Book Review: Busybodies – The “G” Word Isn’t Government

Original Publication: The New York Times, November 26, 1989

BUSYBODIES By Patrick Anderson. 256 pp. New York: Simon & Schuster. $18.95.

Washington is a tough town for a satirist to get a grip on. It’s filled with walking cliches everyone can watch on C-Span, and recent reality boasts scenarios most authors wouldn’t dream of trying to peddle: a President who conducted high-level summitry with the Soviets based on astrological charts; a former barmaid who took eight years to graduate from college and was nonetheless put in charge of dispensing hundreds of millions of dollars of the Department of Housing and Urban Development’s money; a brilliant Congressman in trouble for trying to fix the parking tickets of his male hooker. The list goes on.
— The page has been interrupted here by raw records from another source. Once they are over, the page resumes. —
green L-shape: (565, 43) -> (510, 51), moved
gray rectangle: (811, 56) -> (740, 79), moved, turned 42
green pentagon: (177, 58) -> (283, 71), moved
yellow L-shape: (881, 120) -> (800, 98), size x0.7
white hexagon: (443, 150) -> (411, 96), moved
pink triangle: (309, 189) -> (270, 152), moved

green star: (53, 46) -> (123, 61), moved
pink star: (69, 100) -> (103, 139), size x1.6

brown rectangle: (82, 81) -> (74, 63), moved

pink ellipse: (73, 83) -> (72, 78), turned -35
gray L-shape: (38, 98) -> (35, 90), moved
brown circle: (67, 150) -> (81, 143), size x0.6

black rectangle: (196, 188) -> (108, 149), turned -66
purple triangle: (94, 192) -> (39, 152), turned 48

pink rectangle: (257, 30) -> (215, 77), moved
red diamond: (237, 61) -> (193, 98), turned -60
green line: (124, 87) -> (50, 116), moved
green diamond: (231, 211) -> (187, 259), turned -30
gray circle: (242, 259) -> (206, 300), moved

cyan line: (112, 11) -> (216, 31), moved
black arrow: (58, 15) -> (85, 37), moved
Perhaps it was desperation in the face of such examples that drove Patrick Anderson to create a tortuous tale of Washington life. In ”Busybodies,” Mr. Anderson, a novelist and former speechwriter for Jimmy Carter, begins with a witty premise: more than ambition, power or glory, what keeps ”the Capital of the World” spinning is gossip. Wicked Washington dishes the dirt while the rest of the country goes to the dogs for all the movers and shakers care. All day, all night, it’s gossip with a capital ”G.” One character even defines the ”G” word as ”the ultimate oral sex.” With that kind of a buildup, the gossip here had better be pretty good.
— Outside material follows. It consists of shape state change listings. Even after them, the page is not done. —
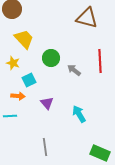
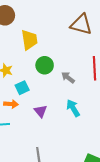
yellow trapezoid: (24, 39) -> (29, 40), moved, turned 35
cyan arrow: (79, 114) -> (73, 108), moved

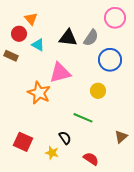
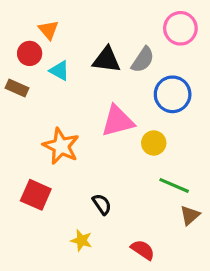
pink triangle: (60, 73) -> (118, 121), moved
green line: (83, 118) -> (174, 185), moved
black semicircle: (65, 138) -> (102, 204), moved
red square: (23, 142) -> (36, 195), moved

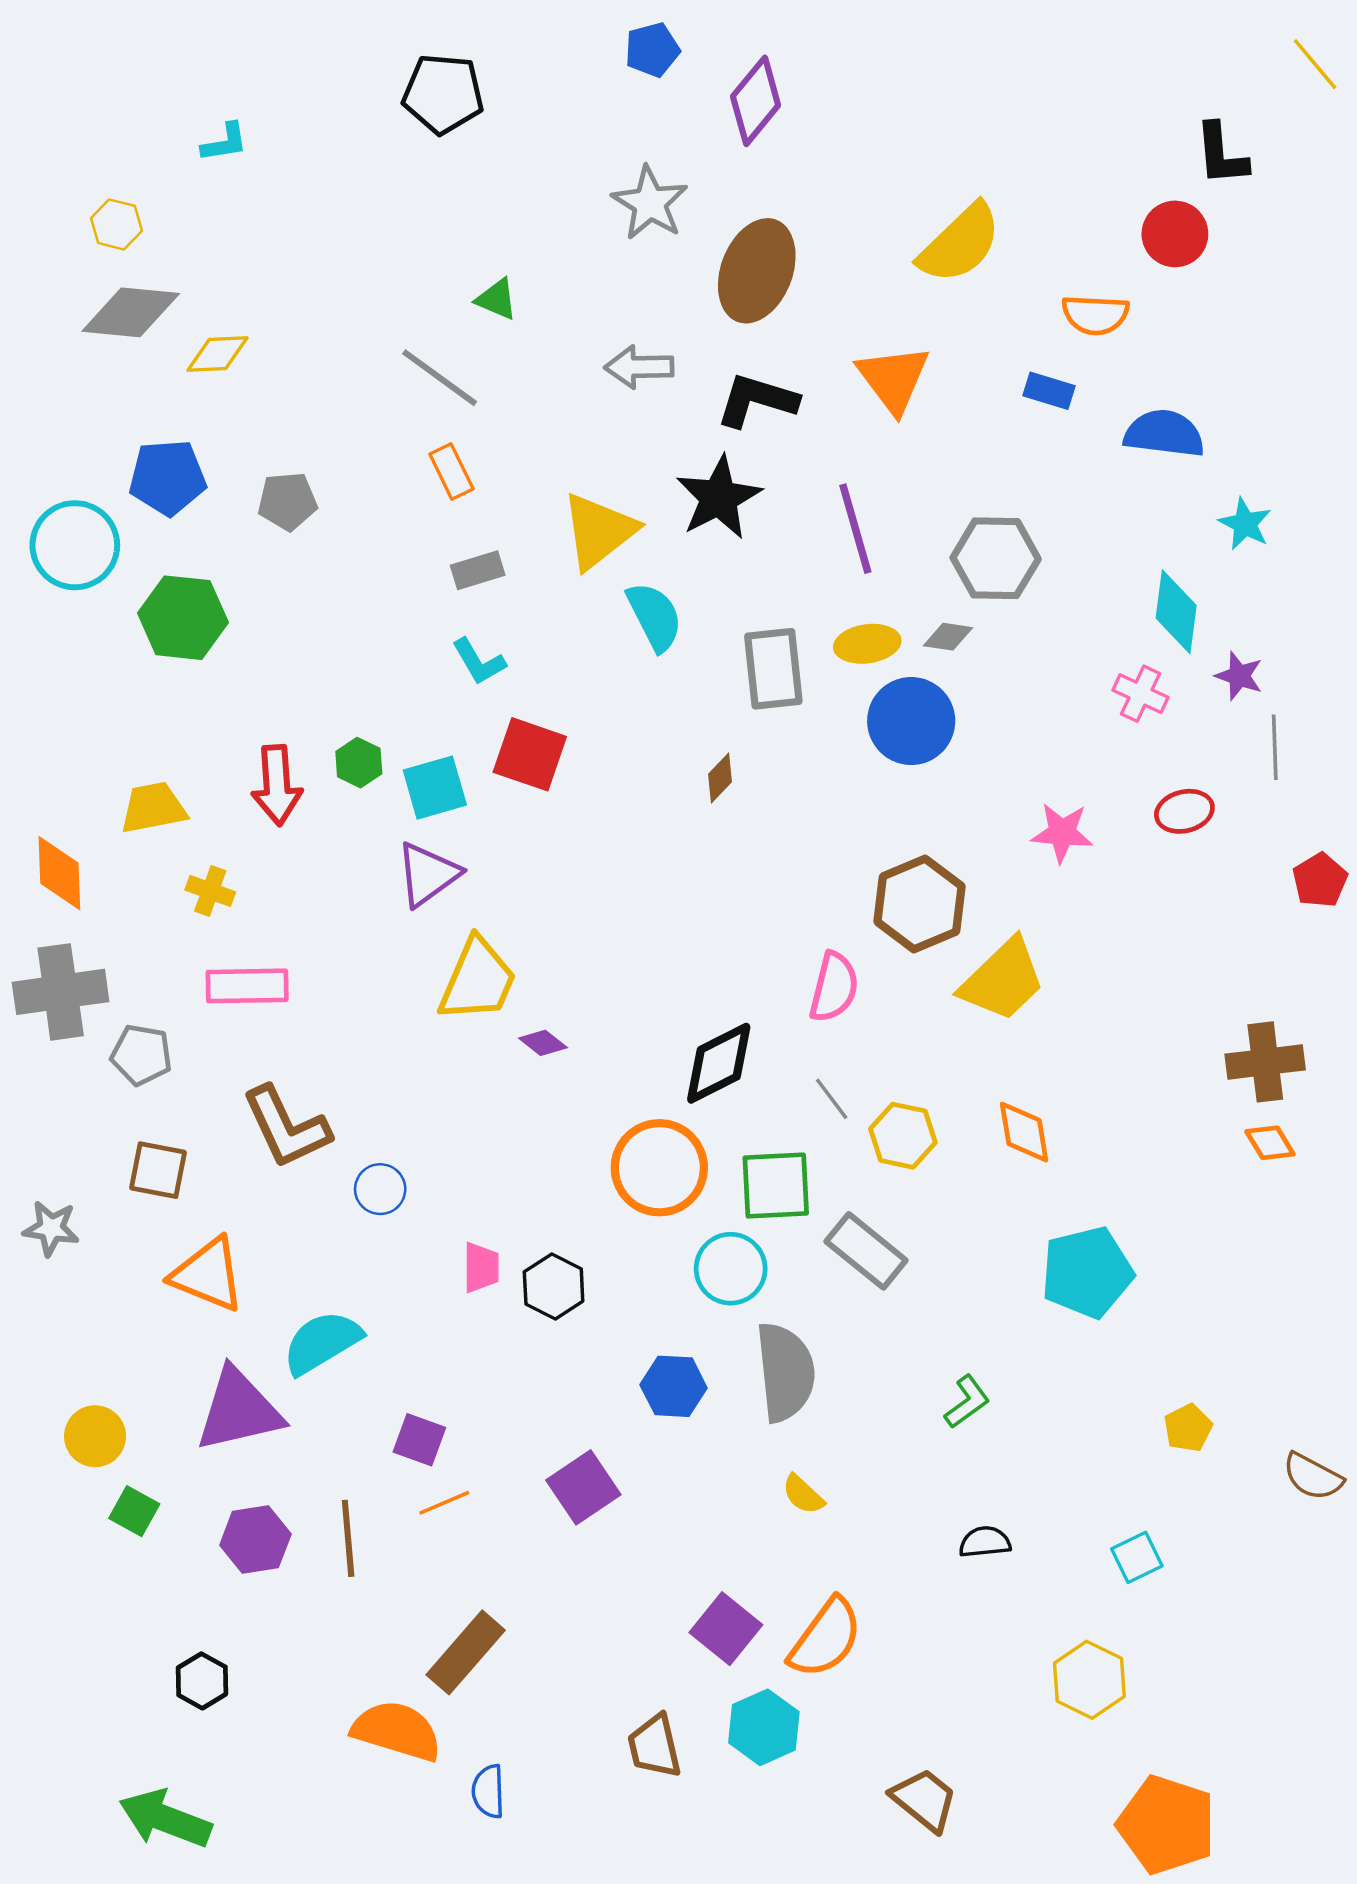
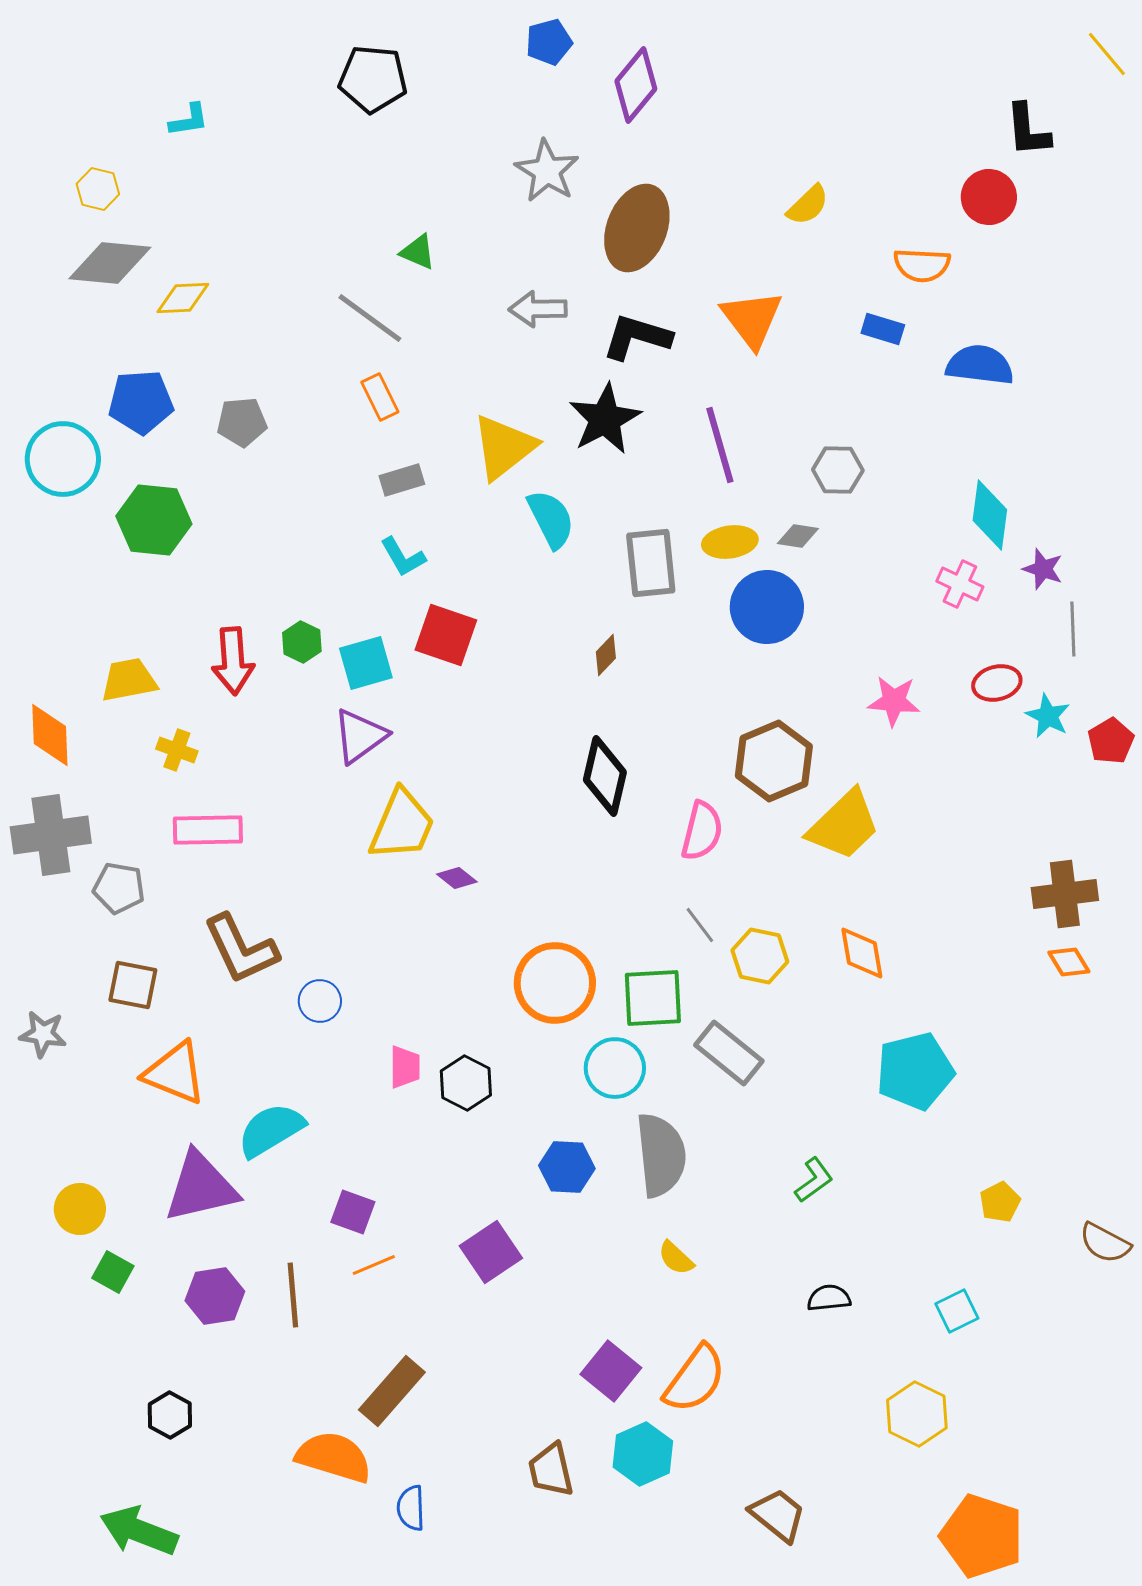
yellow semicircle: (960, 243) -> (808, 205), size x0.6
cyan star: (1245, 524) -> (1048, 716), moved
gray hexagon: (996, 558) -> (838, 470), size x0.7
black diamond: (719, 1063) -> (605, 776), moved, turned -50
It’s not. The hapless hero, Tom Tullis, is supposed to be ”the most hated and feared gossipmonger in the civilized world.” He works for a weekly paper run by a ”somewhat crazed heiress with a fondness for young men and old whiskey” – the kind of fun-loving gal who utters cracks like, ”Kay Graham, you’re history!” Tullis, the self-proclaimed ”Proust of P Street,” proudly relates that ”it was I who broke the news of the Mississippi Congressmen who gambled away their uncomplaining spouses in a drunken poker game, and the Supreme Court nominee whose wife was a man.” Really. How does that compare with patriotic and dewy Fawn Hall admitting she stuffed classified documents into her cowboy boots by day and partied with a contra figure and snorted cocaine at night? Mr. Anderson’s imagination is simply outclassed by reality.

Only a dyed-in-the-wool Washington writer would assume that a civilian reader could stay awake through a convoluted plot hinging on a loophole in the campaign spending laws; that endless expositions about ”soft versus hard” money in Presidential campaigns delivered by evil but boring political operatives are sufficient cause to unleash a rather mundane story involving cocaine smuggling, money laundering, gay rights, Japan bashing and statutory rape. Is the line ”Her eyes glistened. I held her close and prayed she was strong enough for whatever lay ahead” intentional or unintentional satire? In this book it’s hard to know, but since ”Busybodies” is Patrick Anderson’s eighth novel we have to give him the benefit of the doubt.

Maureen Orth, who lives in Washington, is a contributing editor of Vanity Fair and a columnist for New York Woman magazine.